ACTION ITEM -
Copy every line of text from all of the records below without any alteration, leaving out the pictures.

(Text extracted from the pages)
▶

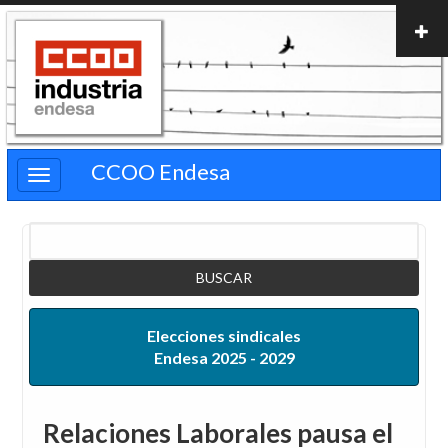
Pasar
al
contenido
principal
CCOO Endesa
Buscar
Elecciones sindicales
Endesa 2025 - 2029
Relaciones Laborales pausa el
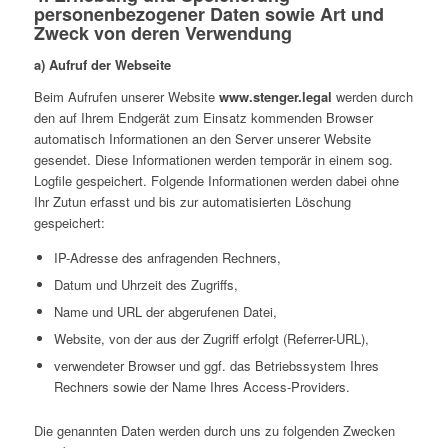
personenbezogener Daten sowie Art und
Zweck von deren Verwendung
a) Aufruf der Webseite
Beim Aufrufen unserer Website
www.stenger.legal
werden durch
den auf Ihrem Endgerät zum Einsatz kommenden Browser
automatisch Informationen an den Server unserer Website
gesendet. Diese Informationen werden temporär in einem sog.
Logfile gespeichert. Folgende Informationen werden dabei ohne
Ihr Zutun erfasst und bis zur automatisierten Löschung
gespeichert:
IP-Adresse des anfragenden Rechners,
Datum und Uhrzeit des Zugriffs,
Name und URL der abgerufenen Datei,
Website, von der aus der Zugriff erfolgt (Referrer-URL),
verwendeter Browser und ggf. das Betriebssystem Ihres
Rechners sowie der Name Ihres Access-Providers.
Die genannten Daten werden durch uns zu folgenden Zwecken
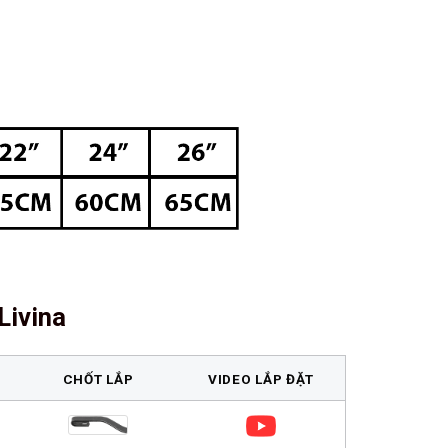
Livina
CHỐT LẮP
VIDEO LẮP ĐẶT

◀

EXPECTED ANSWER -
Pasar
al
contenido
principal
CCOO Endesa
Buscar
Elecciones sindicales
Endesa 2025 - 2029
Relaciones Laborales pausa el
personenbezogener Daten sowie Art und
Zweck von deren Verwendung
a) Aufruf der Webseite
Beim Aufrufen unserer Website
www.stenger.legal
werden durch
den auf Ihrem Endgerät zum Einsatz kommenden Browser
automatisch Informationen an den Server unserer Website
gesendet. Diese Informationen werden temporär in einem sog.
Logfile gespeichert. Folgende Informationen werden dabei ohne
Ihr Zutun erfasst und bis zur automatisierten Löschung
gespeichert:
IP-Adresse des anfragenden Rechners,
Datum und Uhrzeit des Zugriffs,
Name und URL der abgerufenen Datei,
Website, von der aus der Zugriff erfolgt (Referrer-URL),
verwendeter Browser und ggf. das Betriebssystem Ihres
Rechners sowie der Name Ihres Access-Providers.
Die genannten Daten werden durch uns zu folgenden Zwecken
Livina
CHỐT LẮP
VIDEO LẮP ĐẶT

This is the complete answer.